_Exercise aim:_
Below are records; give the number of their lines that hold the word "sedikit", and write nothing more.
·····
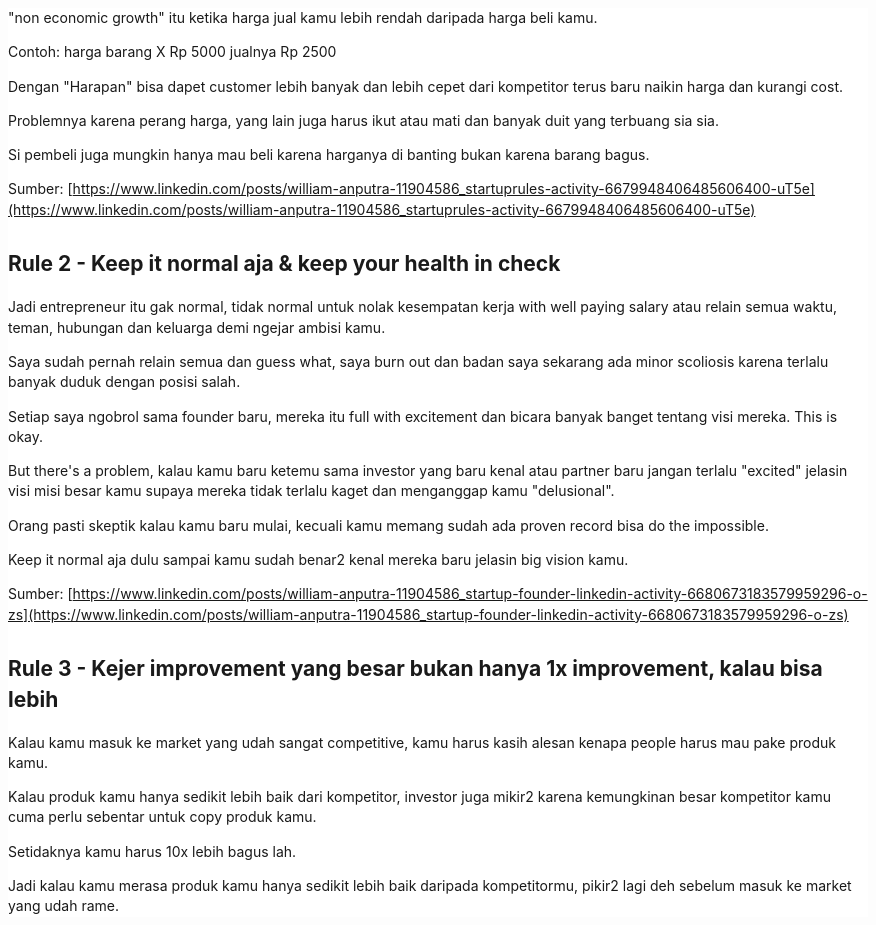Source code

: "non economic growth" itu ketika harga jual kamu lebih rendah daripada harga beli kamu.

Contoh: harga barang X Rp 5000 jualnya Rp 2500

Dengan "Harapan" bisa dapet customer lebih banyak dan lebih cepet dari kompetitor terus baru naikin harga dan kurangi cost.

Problemnya karena perang harga, yang lain juga harus ikut atau mati dan banyak duit yang terbuang sia sia.

Si pembeli juga mungkin hanya mau beli karena harganya di banting bukan karena barang bagus.

Sumber:
[https://www.linkedin.com/posts/william-anputra-11904586_startuprules-activity-6679948406485606400-uT5e](https://www.linkedin.com/posts/william-anputra-11904586_startuprules-activity-6679948406485606400-uT5e)

<div class="page-break"></div>

## Rule 2 - Keep it normal aja & keep your health in check

Jadi entrepreneur itu gak normal, tidak normal untuk nolak kesempatan kerja with well paying salary atau relain semua waktu, teman, hubungan dan keluarga demi ngejar ambisi kamu.

Saya sudah pernah relain semua dan guess what, saya burn out dan badan saya sekarang ada minor scoliosis karena terlalu banyak duduk dengan posisi salah.

Setiap saya ngobrol sama founder baru, mereka itu full with excitement dan bicara banyak banget tentang visi mereka. This is okay.

But there's a problem, kalau kamu baru ketemu sama investor yang baru kenal atau partner baru jangan terlalu "excited" jelasin visi misi besar kamu supaya mereka tidak terlalu kaget dan menganggap kamu "delusional".

Orang pasti skeptik kalau kamu baru mulai, kecuali kamu memang sudah ada proven record bisa do the impossible.

Keep it normal aja dulu sampai kamu sudah benar2 kenal mereka baru jelasin big vision kamu.

Sumber:
[https://www.linkedin.com/posts/william-anputra-11904586_startup-founder-linkedin-activity-6680673183579959296-o-zs](https://www.linkedin.com/posts/william-anputra-11904586_startup-founder-linkedin-activity-6680673183579959296-o-zs)

<div class="page-break"></div>

## Rule 3 - Kejer improvement yang besar bukan hanya 1x improvement, kalau bisa lebih

Kalau kamu masuk ke market yang udah sangat competitive, kamu harus kasih alesan kenapa people harus mau pake produk kamu.

Kalau produk kamu hanya sedikit lebih baik dari kompetitor, investor juga mikir2 karena kemungkinan besar kompetitor kamu cuma perlu sebentar untuk copy produk kamu.

Setidaknya kamu harus 10x lebih bagus lah.

Jadi kalau kamu merasa produk kamu hanya sedikit lebih baik daripada kompetitormu, pikir2 lagi deh sebelum masuk ke market yang udah rame.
·····
_Solution:_
2